● **What you are asked to do**
Would you repeat the data below exactly, taking out the images?

• • • • • • •

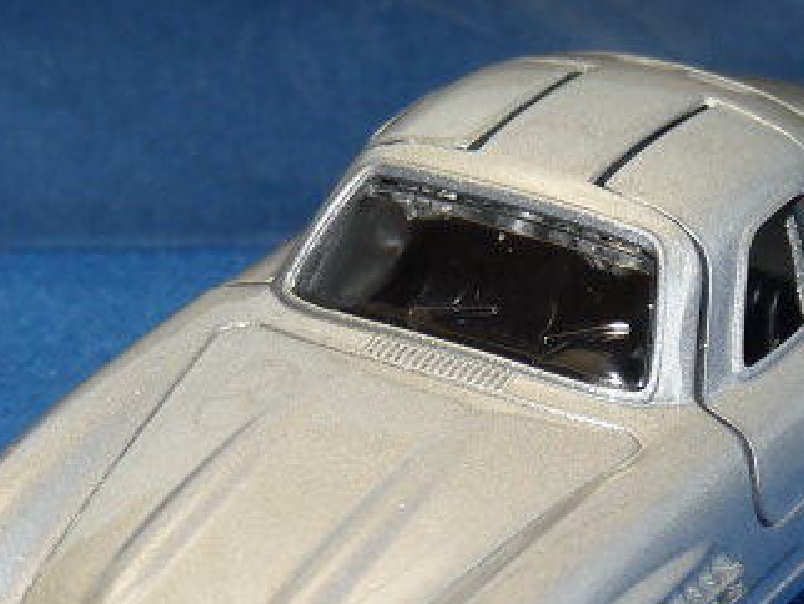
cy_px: 434
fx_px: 9181
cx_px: 424
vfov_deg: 3.8
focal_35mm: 395
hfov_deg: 5.0
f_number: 3.6
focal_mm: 20.1
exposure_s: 1/40
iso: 100
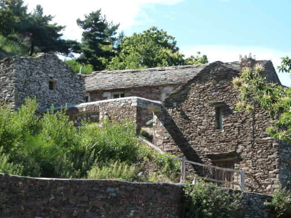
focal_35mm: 104
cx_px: 146
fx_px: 874
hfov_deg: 18.9
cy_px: 109
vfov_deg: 14.2
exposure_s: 1/160
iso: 160
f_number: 5
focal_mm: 18.7
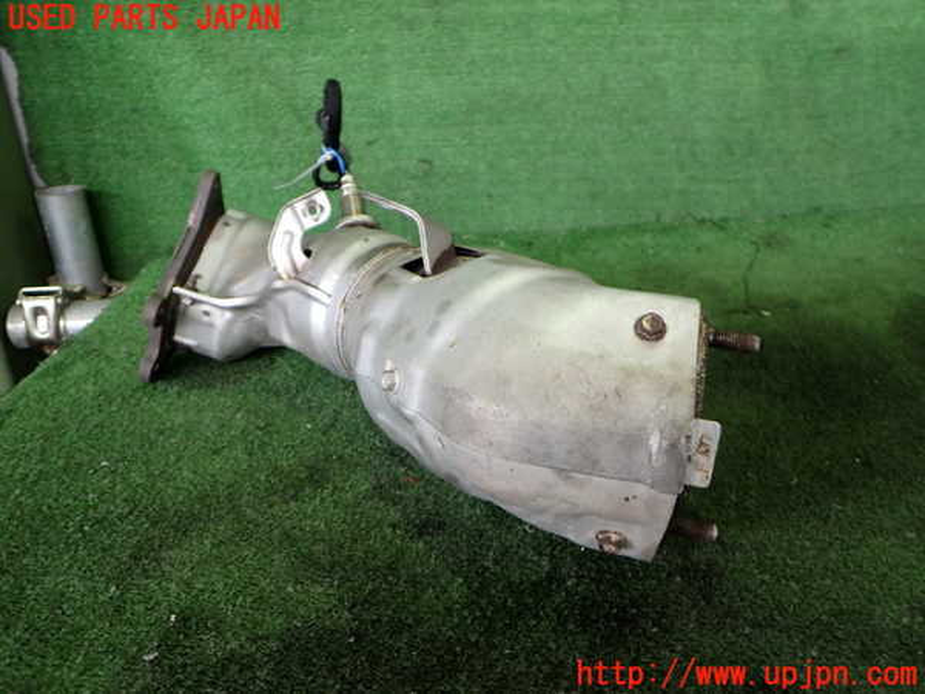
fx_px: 802
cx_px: 462
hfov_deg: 60.0
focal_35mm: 30
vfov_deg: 46.8
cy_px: 347
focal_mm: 5.4
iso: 200
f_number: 2.3
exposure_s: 1/40
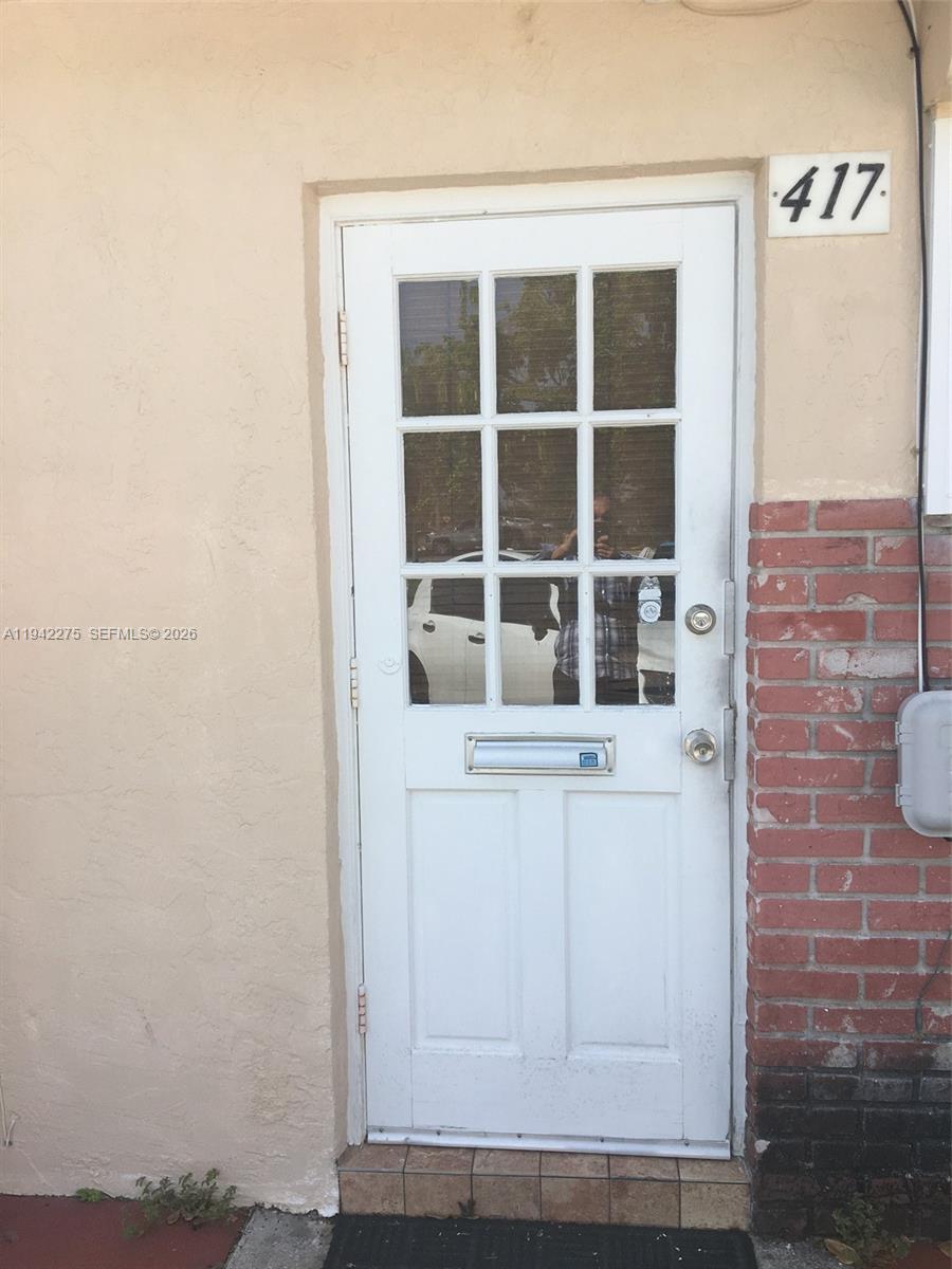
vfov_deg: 61.7
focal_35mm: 29
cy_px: 634
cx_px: 476
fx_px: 1063
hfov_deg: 48.2
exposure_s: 1/884
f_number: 2.2
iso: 25
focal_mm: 4.15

• • • • • • •

● **Completed task**
cy_px: 434
fx_px: 9181
cx_px: 424
vfov_deg: 3.8
focal_35mm: 395
hfov_deg: 5.0
f_number: 3.6
focal_mm: 20.1
exposure_s: 1/40
iso: 100
focal_35mm: 104
cx_px: 146
fx_px: 874
hfov_deg: 18.9
cy_px: 109
vfov_deg: 14.2
exposure_s: 1/160
iso: 160
f_number: 5
focal_mm: 18.7
fx_px: 802
cx_px: 462
hfov_deg: 60.0
focal_35mm: 30
vfov_deg: 46.8
cy_px: 347
focal_mm: 5.4
iso: 200
f_number: 2.3
exposure_s: 1/40
vfov_deg: 61.7
focal_35mm: 29
cy_px: 634
cx_px: 476
fx_px: 1063
hfov_deg: 48.2
exposure_s: 1/884
f_number: 2.2
iso: 25
focal_mm: 4.15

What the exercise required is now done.